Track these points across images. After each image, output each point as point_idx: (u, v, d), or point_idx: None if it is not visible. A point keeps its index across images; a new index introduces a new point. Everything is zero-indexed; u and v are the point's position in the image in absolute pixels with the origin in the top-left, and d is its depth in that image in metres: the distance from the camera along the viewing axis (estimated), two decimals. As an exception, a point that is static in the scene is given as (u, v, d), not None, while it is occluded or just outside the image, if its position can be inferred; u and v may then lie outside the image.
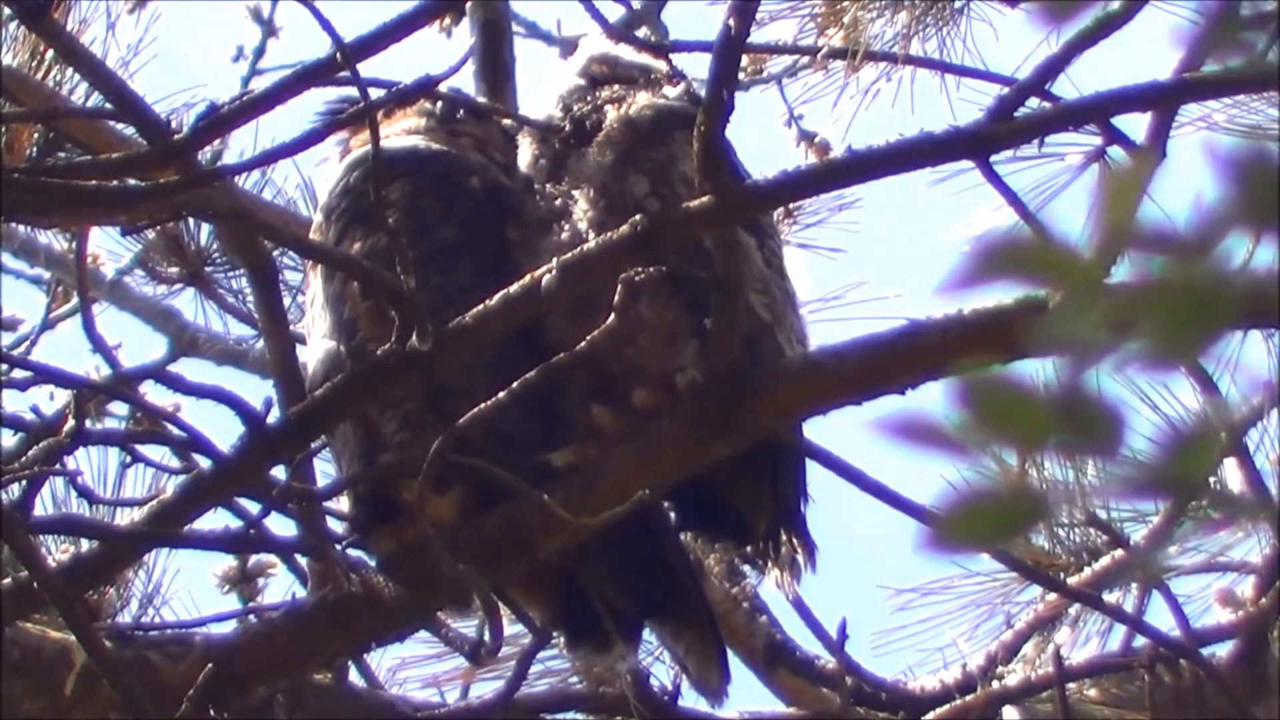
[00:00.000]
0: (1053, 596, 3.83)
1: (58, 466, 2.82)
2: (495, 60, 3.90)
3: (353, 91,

::::::

** Instructions to follow **
Pictures stay out; the entries above are to be output exactly as given.

** Final answer **
Track these points across images. After each image, output each point as point_idx: (u, v, d), or point_idx: None if it is not visible. A point keeps its index across images; a new index introduces a new point. Everything is zero-indexed; u and v are the point's position in the image in absolute pixels with the origin in the top-left, and d is its depth in that image in metres: the distance from the camera along the viewing axis (estimated), two decimals. As an exception, a point that is static in the scene is given as (u, v, d), not None, while it is occluded or just outside the image, if its position can be inferred; u and v may then lie outside the image.
[00:00.000]
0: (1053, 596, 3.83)
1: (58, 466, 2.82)
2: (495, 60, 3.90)
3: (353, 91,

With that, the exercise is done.